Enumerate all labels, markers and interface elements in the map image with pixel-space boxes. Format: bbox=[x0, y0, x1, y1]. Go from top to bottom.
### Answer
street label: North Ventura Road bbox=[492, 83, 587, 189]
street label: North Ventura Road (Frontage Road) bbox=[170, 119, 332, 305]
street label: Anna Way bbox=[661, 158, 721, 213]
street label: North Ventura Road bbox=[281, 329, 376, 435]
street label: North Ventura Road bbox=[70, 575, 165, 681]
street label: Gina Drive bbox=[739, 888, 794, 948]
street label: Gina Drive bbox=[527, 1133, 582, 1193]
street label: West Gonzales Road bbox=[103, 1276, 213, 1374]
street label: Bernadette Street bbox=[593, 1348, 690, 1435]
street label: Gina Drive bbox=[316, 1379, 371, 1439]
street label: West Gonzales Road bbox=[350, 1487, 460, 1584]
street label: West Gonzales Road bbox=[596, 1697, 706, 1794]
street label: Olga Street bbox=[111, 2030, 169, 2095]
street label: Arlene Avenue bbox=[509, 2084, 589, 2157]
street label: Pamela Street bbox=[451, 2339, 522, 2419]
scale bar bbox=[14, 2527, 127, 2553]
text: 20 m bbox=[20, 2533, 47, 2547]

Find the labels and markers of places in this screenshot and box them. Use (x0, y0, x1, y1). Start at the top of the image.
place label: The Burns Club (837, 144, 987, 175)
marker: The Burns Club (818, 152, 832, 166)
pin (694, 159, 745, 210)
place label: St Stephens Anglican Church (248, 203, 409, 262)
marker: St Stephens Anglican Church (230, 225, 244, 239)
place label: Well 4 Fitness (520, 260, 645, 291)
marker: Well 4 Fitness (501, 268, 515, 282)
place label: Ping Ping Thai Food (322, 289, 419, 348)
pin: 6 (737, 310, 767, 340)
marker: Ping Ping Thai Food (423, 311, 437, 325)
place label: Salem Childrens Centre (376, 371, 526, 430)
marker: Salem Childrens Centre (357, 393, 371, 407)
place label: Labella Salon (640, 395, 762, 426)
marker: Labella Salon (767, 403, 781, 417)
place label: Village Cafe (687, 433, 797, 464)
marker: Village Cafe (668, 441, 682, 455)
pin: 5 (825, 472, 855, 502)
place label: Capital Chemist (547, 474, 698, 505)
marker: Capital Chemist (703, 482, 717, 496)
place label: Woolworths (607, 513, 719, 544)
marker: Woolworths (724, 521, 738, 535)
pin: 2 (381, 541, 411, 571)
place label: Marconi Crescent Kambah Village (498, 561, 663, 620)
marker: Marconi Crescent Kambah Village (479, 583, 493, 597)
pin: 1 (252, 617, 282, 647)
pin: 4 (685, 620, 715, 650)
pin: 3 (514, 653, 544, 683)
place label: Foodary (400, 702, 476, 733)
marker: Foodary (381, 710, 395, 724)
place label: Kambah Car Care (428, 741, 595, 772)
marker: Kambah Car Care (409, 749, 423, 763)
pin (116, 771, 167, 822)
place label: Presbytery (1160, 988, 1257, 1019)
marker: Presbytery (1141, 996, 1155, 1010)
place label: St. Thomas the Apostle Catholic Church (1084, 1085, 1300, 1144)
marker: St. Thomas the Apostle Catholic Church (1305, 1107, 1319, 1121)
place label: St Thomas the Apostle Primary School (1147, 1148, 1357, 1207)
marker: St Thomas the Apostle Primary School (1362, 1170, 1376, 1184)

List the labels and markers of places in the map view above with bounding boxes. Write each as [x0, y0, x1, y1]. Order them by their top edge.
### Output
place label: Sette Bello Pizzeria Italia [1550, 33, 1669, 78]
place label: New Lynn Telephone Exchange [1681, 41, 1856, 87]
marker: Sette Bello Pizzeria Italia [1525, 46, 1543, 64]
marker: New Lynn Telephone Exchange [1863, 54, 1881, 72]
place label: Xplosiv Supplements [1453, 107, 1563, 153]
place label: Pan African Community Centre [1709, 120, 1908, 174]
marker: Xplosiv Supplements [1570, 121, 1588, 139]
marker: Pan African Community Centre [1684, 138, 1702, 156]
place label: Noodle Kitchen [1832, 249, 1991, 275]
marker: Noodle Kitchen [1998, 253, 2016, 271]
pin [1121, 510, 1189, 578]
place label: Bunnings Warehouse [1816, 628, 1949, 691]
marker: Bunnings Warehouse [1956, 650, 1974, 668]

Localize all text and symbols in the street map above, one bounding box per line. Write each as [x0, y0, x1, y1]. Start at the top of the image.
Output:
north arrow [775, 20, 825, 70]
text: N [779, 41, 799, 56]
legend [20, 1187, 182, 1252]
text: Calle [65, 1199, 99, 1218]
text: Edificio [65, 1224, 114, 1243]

▸ Problem description
Look through the entries and return each line that has the word "Write" in it.

▸ Task result
List the labels and markers of places in the map view above with bounding boxes. Write each as [x0, y0, x1, y1]. Order them by their top edge.
Localize all text and symbols in the street map above, one bounding box per line. Write each as [x0, y0, x1, y1]. Start at the top of the image.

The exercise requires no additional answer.